Contractors temporarily removed 37 oversize concrete blocks from the sands of Agate Street beach this week and will bring in more powerful equipment to speed up drilling on the city stairway improvements, the public works director said Wednesday, Jan. 24.
The modifications in building the beach access project come in the wake of complaints by James Pribram, founder of the Laguna Beach-based Eco Warrior Foundation, which aims to keep oceans free of pollution. He criticized the temporary seawall, installed to provide wave protection for a construction ramp, as a hazard and an eyesore and questioned the reason for the project’s construction delays. His parents’ home overlooks the Agate break.
Agate Street Beach, like nearly all of Laguna’s coastline, lies within a state marine reserve, a designation that prohibits damage or take of all marine resources, geologic, living or cultural, according to the state Department of Fish and Wildlife regulations.

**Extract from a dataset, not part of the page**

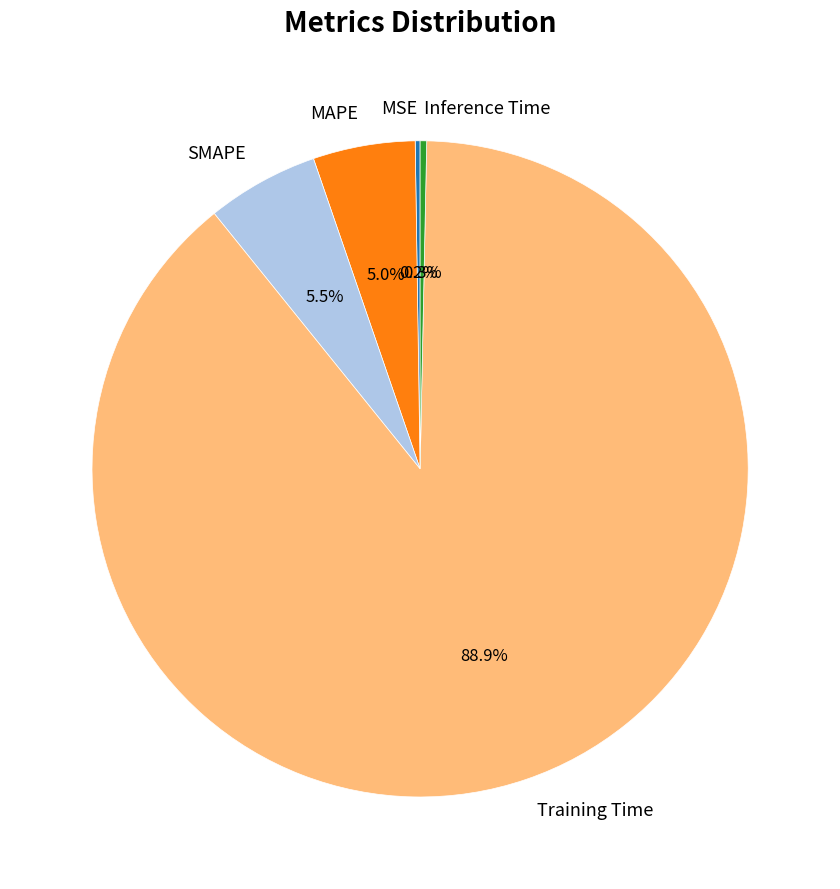

Is there any slice that represents more than half of the pie?

Yes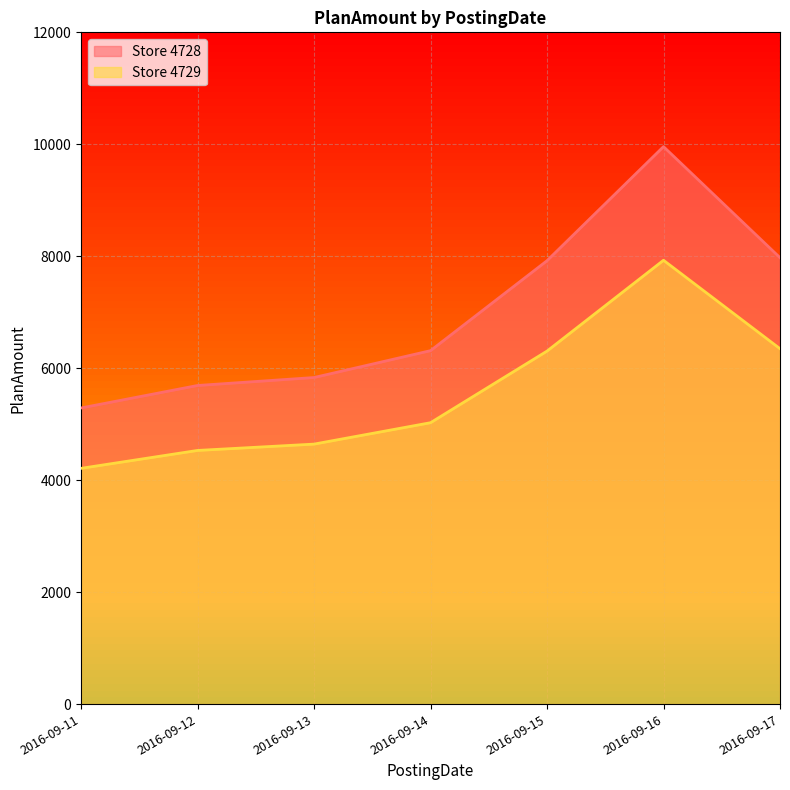

How many values in the Store 4728 series exceed 6314?

4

After raising concerns with both city staff and coastal regulators, Pribram met with public works staff last week and worked out an agreement that satisfied his concerns. “Both sides worked diligently, professionally and in the end, it was because all parties were willing to compromise,” said Pribram, who predicted the agreed to tweaks in the Agate stairway construction will speed its completion.
Last August, the City Council approved a $1.8 million contract to renovate beach access stairways at Agate and Thalia Streets. A year earlier, a $1.4 million contract funded new stairways, landscaping, lighting and overlooks at beach access points at Mountain and Oak streets.
The two bids were awarded to two different contractors, said Shohreh Dupuis, public works director and assistant city manager. “At this time, the contractor is still working hard to complete the project by the original timeframe targeted for end of spring,” she said. “We had anticipated some delays due to unforeseen site conditions and weather impacts and had built into the schedule to accommodate such delays.”
Dupuis outlined the changes she agreed to with Pribram. They include removal of the blocks until they are immediately needed when the bottom portion of the stairs is constructed. To speed up drilling, a larger rig was delivered to the job site, which will be removed daily, she said.